WORK ORDER:
Exact reproduction is required for the lines below starting at the line with "vfov_deg: 15.8" and ending at the line with "f_number: 1.8", both included. No other lines, and no pictures.

[Optical and exposure parameters]
********

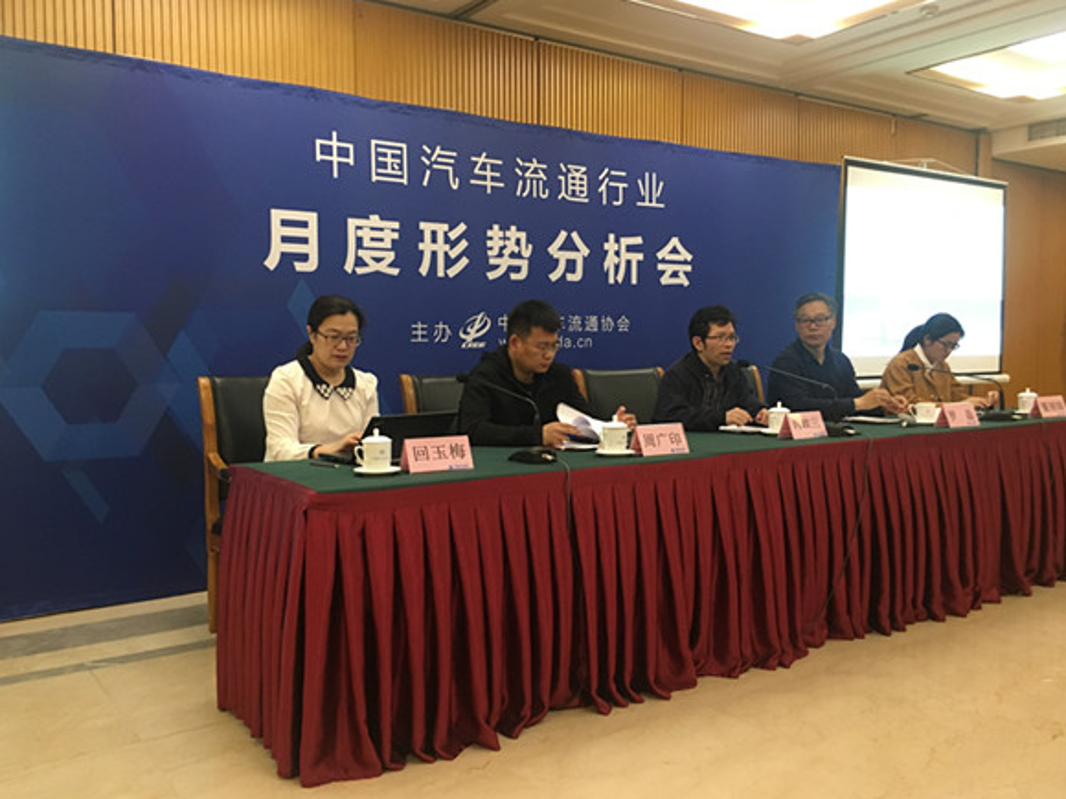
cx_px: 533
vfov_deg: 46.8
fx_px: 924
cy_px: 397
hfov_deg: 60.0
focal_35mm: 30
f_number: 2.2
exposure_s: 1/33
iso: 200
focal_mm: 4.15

********

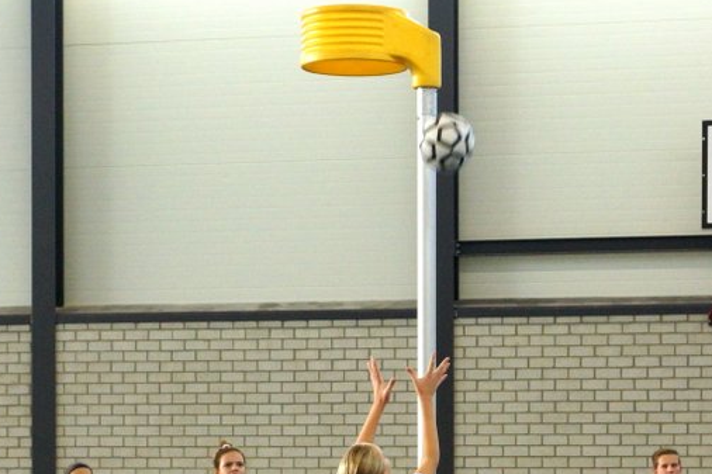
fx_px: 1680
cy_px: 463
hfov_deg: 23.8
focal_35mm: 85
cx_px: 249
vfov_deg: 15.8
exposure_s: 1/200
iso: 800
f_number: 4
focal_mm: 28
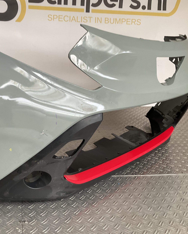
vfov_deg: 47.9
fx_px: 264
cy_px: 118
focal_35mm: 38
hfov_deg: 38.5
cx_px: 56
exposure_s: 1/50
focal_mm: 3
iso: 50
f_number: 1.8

********

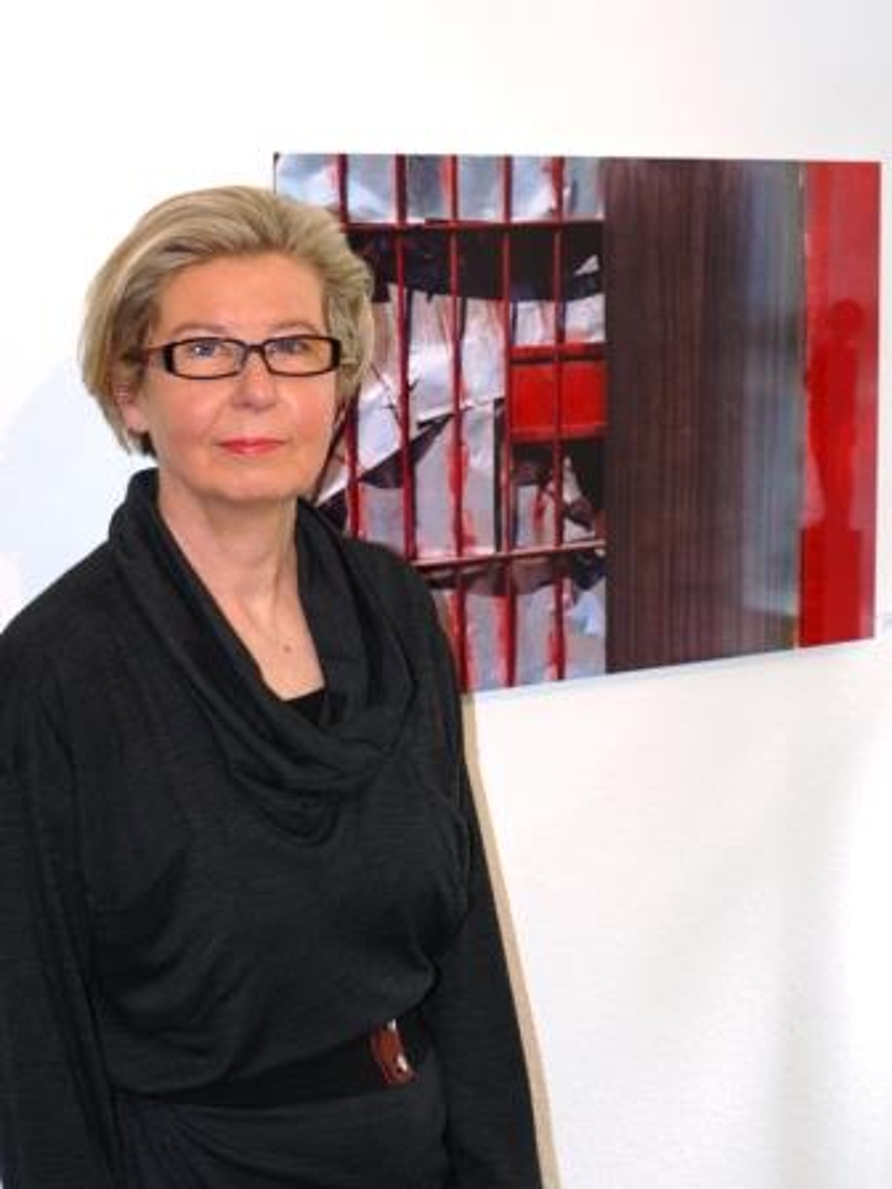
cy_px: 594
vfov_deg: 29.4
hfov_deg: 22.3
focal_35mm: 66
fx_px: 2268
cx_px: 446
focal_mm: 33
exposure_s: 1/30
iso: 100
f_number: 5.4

********

FINAL ANSWER:
vfov_deg: 15.8
exposure_s: 1/200
iso: 800
f_number: 4
focal_mm: 28
vfov_deg: 47.9
fx_px: 264
cy_px: 118
focal_35mm: 38
hfov_deg: 38.5
cx_px: 56
exposure_s: 1/50
focal_mm: 3
iso: 50
f_number: 1.8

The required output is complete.